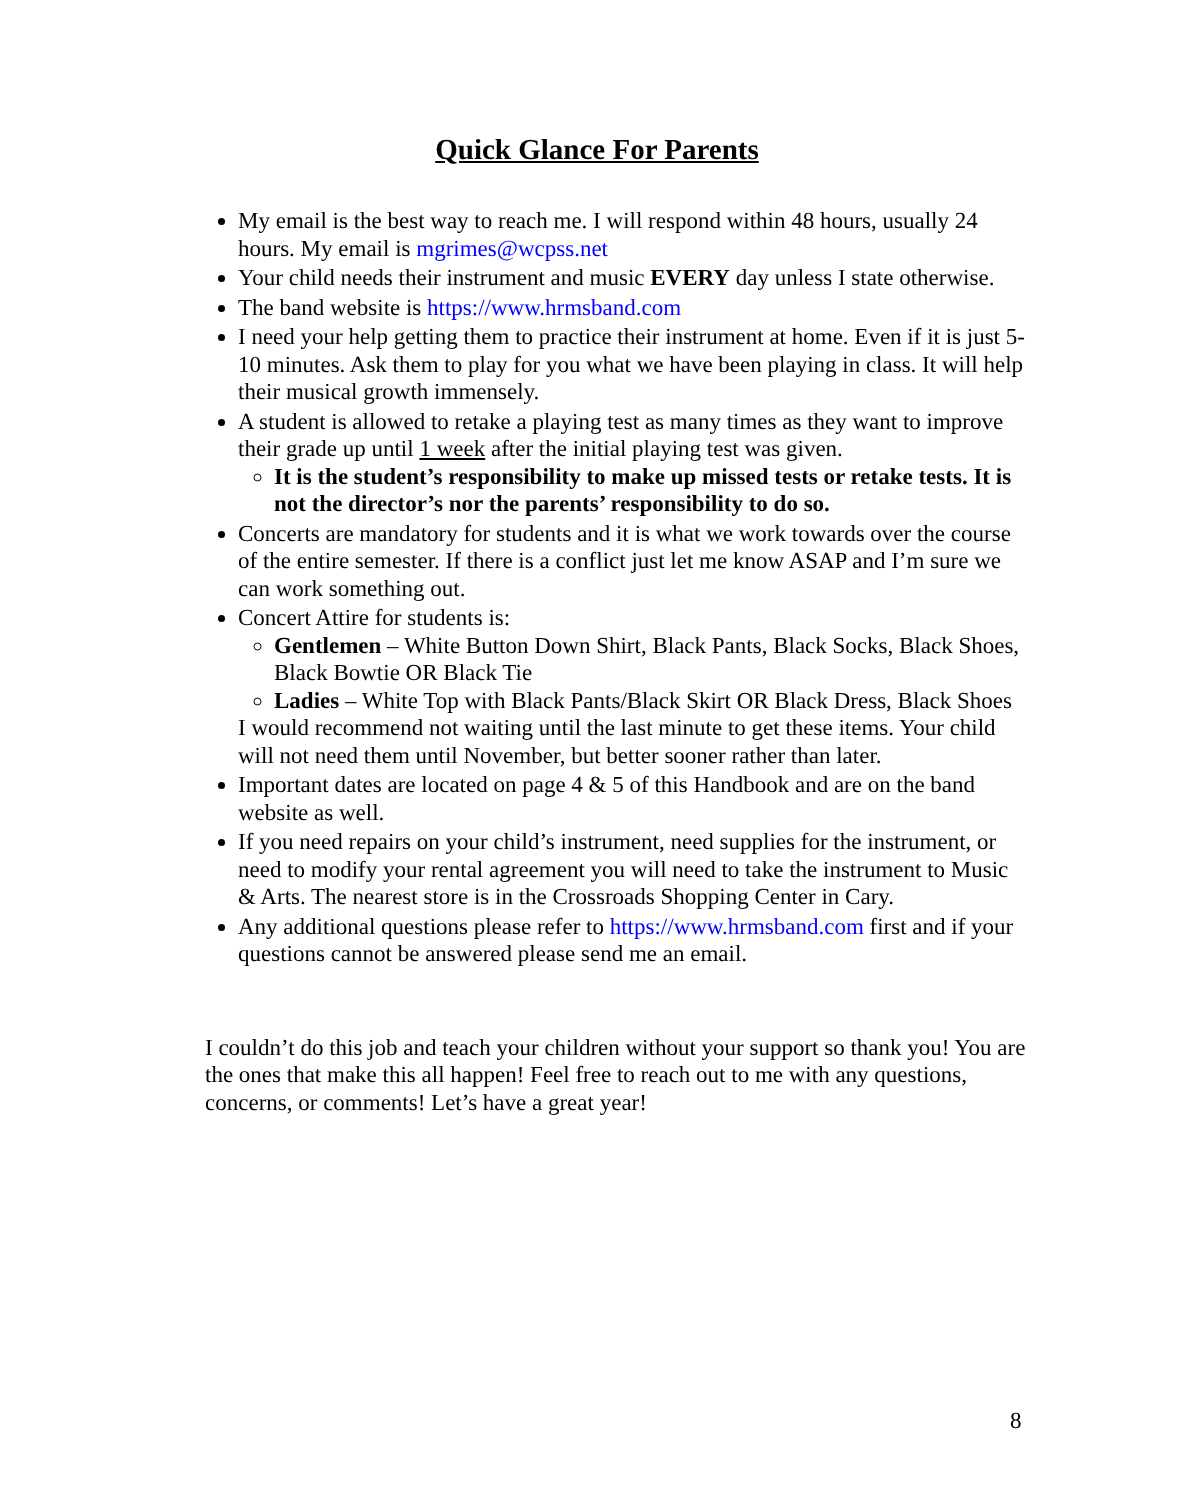Quick Glance For Parents
My email is the best way to reach me. I will respond within 48 hours, usually 24 hours. My email is mgrimes@wcpss.net
Your child needs their instrument and music EVERY day unless I state otherwise.
The band website is https://www.hrmsband.com
I need your help getting them to practice their instrument at home. Even if it is just 5-10 minutes. Ask them to play for you what we have been playing in class. It will help their musical growth immensely.
A student is allowed to retake a playing test as many times as they want to improve their grade up until 1 week after the initial playing test was given.
It is the student’s responsibility to make up missed tests or retake tests. It is not the director’s nor the parents’ responsibility to do so.
Concerts are mandatory for students and it is what we work towards over the course of the entire semester. If there is a conflict just let me know ASAP and I’m sure we can work something out.
Concert Attire for students is:
Gentlemen – White Button Down Shirt, Black Pants, Black Socks, Black Shoes, Black Bowtie OR Black Tie
Ladies – White Top with Black Pants/Black Skirt OR Black Dress, Black Shoes
I would recommend not waiting until the last minute to get these items. Your child will not need them until November, but better sooner rather than later.
Important dates are located on page 4 & 5 of this Handbook and are on the band website as well.
If you need repairs on your child’s instrument, need supplies for the instrument, or need to modify your rental agreement you will need to take the instrument to Music & Arts. The nearest store is in the Crossroads Shopping Center in Cary.
Any additional questions please refer to https://www.hrmsband.com first and if your questions cannot be answered please send me an email.
I couldn’t do this job and teach your children without your support so thank you! You are the ones that make this all happen! Feel free to reach out to me with any questions, concerns, or comments! Let’s have a great year!
8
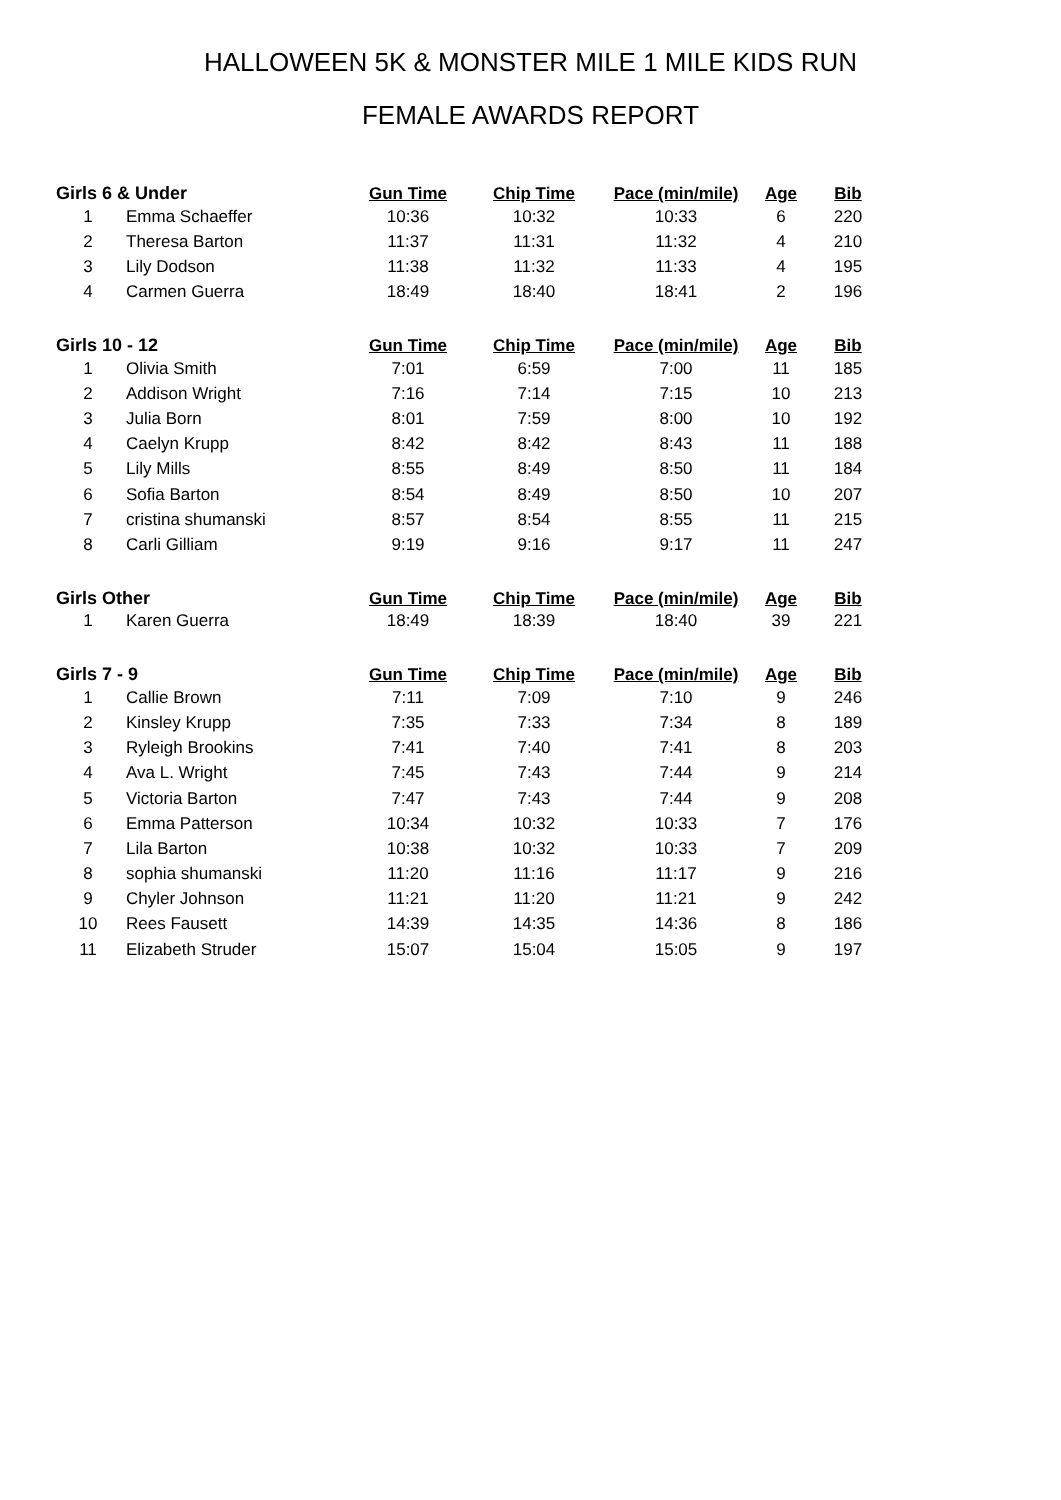HALLOWEEN 5K & MONSTER MILE 1 MILE KIDS RUN
FEMALE AWARDS REPORT
| Girls 6 & Under | | Gun Time | Chip Time | Pace (min/mile) | Age | Bib |
| --- | --- | --- | --- | --- | --- | --- |
| 1 | Emma Schaeffer | 10:36 | 10:32 | 10:33 | 6 | 220 |
| 2 | Theresa Barton | 11:37 | 11:31 | 11:32 | 4 | 210 |
| 3 | Lily Dodson | 11:38 | 11:32 | 11:33 | 4 | 195 |
| 4 | Carmen Guerra | 18:49 | 18:40 | 18:41 | 2 | 196 |
| Girls 10 - 12 | | Gun Time | Chip Time | Pace (min/mile) | Age | Bib |
| 1 | Olivia Smith | 7:01 | 6:59 | 7:00 | 11 | 185 |
| 2 | Addison Wright | 7:16 | 7:14 | 7:15 | 10 | 213 |
| 3 | Julia Born | 8:01 | 7:59 | 8:00 | 10 | 192 |
| 4 | Caelyn Krupp | 8:42 | 8:42 | 8:43 | 11 | 188 |
| 5 | Lily Mills | 8:55 | 8:49 | 8:50 | 11 | 184 |
| 6 | Sofia Barton | 8:54 | 8:49 | 8:50 | 10 | 207 |
| 7 | cristina shumanski | 8:57 | 8:54 | 8:55 | 11 | 215 |
| 8 | Carli Gilliam | 9:19 | 9:16 | 9:17 | 11 | 247 |
| Girls Other | | Gun Time | Chip Time | Pace (min/mile) | Age | Bib |
| 1 | Karen Guerra | 18:49 | 18:39 | 18:40 | 39 | 221 |
| Girls 7 - 9 | | Gun Time | Chip Time | Pace (min/mile) | Age | Bib |
| 1 | Callie Brown | 7:11 | 7:09 | 7:10 | 9 | 246 |
| 2 | Kinsley Krupp | 7:35 | 7:33 | 7:34 | 8 | 189 |
| 3 | Ryleigh Brookins | 7:41 | 7:40 | 7:41 | 8 | 203 |
| 4 | Ava L. Wright | 7:45 | 7:43 | 7:44 | 9 | 214 |
| 5 | Victoria Barton | 7:47 | 7:43 | 7:44 | 9 | 208 |
| 6 | Emma Patterson | 10:34 | 10:32 | 10:33 | 7 | 176 |
| 7 | Lila Barton | 10:38 | 10:32 | 10:33 | 7 | 209 |
| 8 | sophia shumanski | 11:20 | 11:16 | 11:17 | 9 | 216 |
| 9 | Chyler Johnson | 11:21 | 11:20 | 11:21 | 9 | 242 |
| 10 | Rees Fausett | 14:39 | 14:35 | 14:36 | 8 | 186 |
| 11 | Elizabeth Struder | 15:07 | 15:04 | 15:05 | 9 | 197 |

........

None of the pictures should be kept; reproduce all the remaining material exactly.

Quick Glance For Parents
My email is the best way to reach me. I will respond within 48 hours, usually 24 hours. My email is mgrimes@wcpss.net
Your child needs their instrument and music EVERY day unless I state otherwise.
The band website is https://www.hrmsband.com
I need your help getting them to practice their instrument at home. Even if it is just 5-10 minutes. Ask them to play for you what we have been playing in class. It will help their musical growth immensely.
A student is allowed to retake a playing test as many times as they want to improve their grade up until 1 week after the initial playing test was given.
It is the student’s responsibility to make up missed tests or retake tests. It is not the director’s nor the parents’ responsibility to do so.
Concerts are mandatory for students and it is what we work towards over the course of the entire semester. If there is a conflict just let me know ASAP and I’m sure we can work something out.
Concert Attire for students is:
Gentlemen – White Button Down Shirt, Black Pants, Black Socks, Black Shoes, Black Bowtie OR Black Tie
Ladies – White Top with Black Pants/Black Skirt OR Black Dress, Black Shoes
I would recommend not waiting until the last minute to get these items. Your child will not need them until November, but better sooner rather than later.
Important dates are located on page 4 & 5 of this Handbook and are on the band website as well.
If you need repairs on your child’s instrument, need supplies for the instrument, or need to modify your rental agreement you will need to take the instrument to Music & Arts. The nearest store is in the Crossroads Shopping Center in Cary.
Any additional questions please refer to https://www.hrmsband.com first and if your questions cannot be answered please send me an email.
I couldn’t do this job and teach your children without your support so thank you! You are the ones that make this all happen! Feel free to reach out to me with any questions, concerns, or comments! Let’s have a great year!
8
HALLOWEEN 5K & MONSTER MILE 1 MILE KIDS RUN
FEMALE AWARDS REPORT
| Girls 6 & Under | | Gun Time | Chip Time | Pace (min/mile) | Age | Bib |
| --- | --- | --- | --- | --- | --- | --- |
| 1 | Emma Schaeffer | 10:36 | 10:32 | 10:33 | 6 | 220 |
| 2 | Theresa Barton | 11:37 | 11:31 | 11:32 | 4 | 210 |
| 3 | Lily Dodson | 11:38 | 11:32 | 11:33 | 4 | 195 |
| 4 | Carmen Guerra | 18:49 | 18:40 | 18:41 | 2 | 196 |
| Girls 10 - 12 | | Gun Time | Chip Time | Pace (min/mile) | Age | Bib |
| 1 | Olivia Smith | 7:01 | 6:59 | 7:00 | 11 | 185 |
| 2 | Addison Wright | 7:16 | 7:14 | 7:15 | 10 | 213 |
| 3 | Julia Born | 8:01 | 7:59 | 8:00 | 10 | 192 |
| 4 | Caelyn Krupp | 8:42 | 8:42 | 8:43 | 11 | 188 |
| 5 | Lily Mills | 8:55 | 8:49 | 8:50 | 11 | 184 |
| 6 | Sofia Barton | 8:54 | 8:49 | 8:50 | 10 | 207 |
| 7 | cristina shumanski | 8:57 | 8:54 | 8:55 | 11 | 215 |
| 8 | Carli Gilliam | 9:19 | 9:16 | 9:17 | 11 | 247 |
| Girls Other | | Gun Time | Chip Time | Pace (min/mile) | Age | Bib |
| 1 | Karen Guerra | 18:49 | 18:39 | 18:40 | 39 | 221 |
| Girls 7 - 9 | | Gun Time | Chip Time | Pace (min/mile) | Age | Bib |
| 1 | Callie Brown | 7:11 | 7:09 | 7:10 | 9 | 246 |
| 2 | Kinsley Krupp | 7:35 | 7:33 | 7:34 | 8 | 189 |
| 3 | Ryleigh Brookins | 7:41 | 7:40 | 7:41 | 8 | 203 |
| 4 | Ava L. Wright | 7:45 | 7:43 | 7:44 | 9 | 214 |
| 5 | Victoria Barton | 7:47 | 7:43 | 7:44 | 9 | 208 |
| 6 | Emma Patterson | 10:34 | 10:32 | 10:33 | 7 | 176 |
| 7 | Lila Barton | 10:38 | 10:32 | 10:33 | 7 | 209 |
| 8 | sophia shumanski | 11:20 | 11:16 | 11:17 | 9 | 216 |
| 9 | Chyler Johnson | 11:21 | 11:20 | 11:21 | 9 | 242 |
| 10 | Rees Fausett | 14:39 | 14:35 | 14:36 | 8 | 186 |
| 11 | Elizabeth Struder | 15:07 | 15:04 | 15:05 | 9 | 197 |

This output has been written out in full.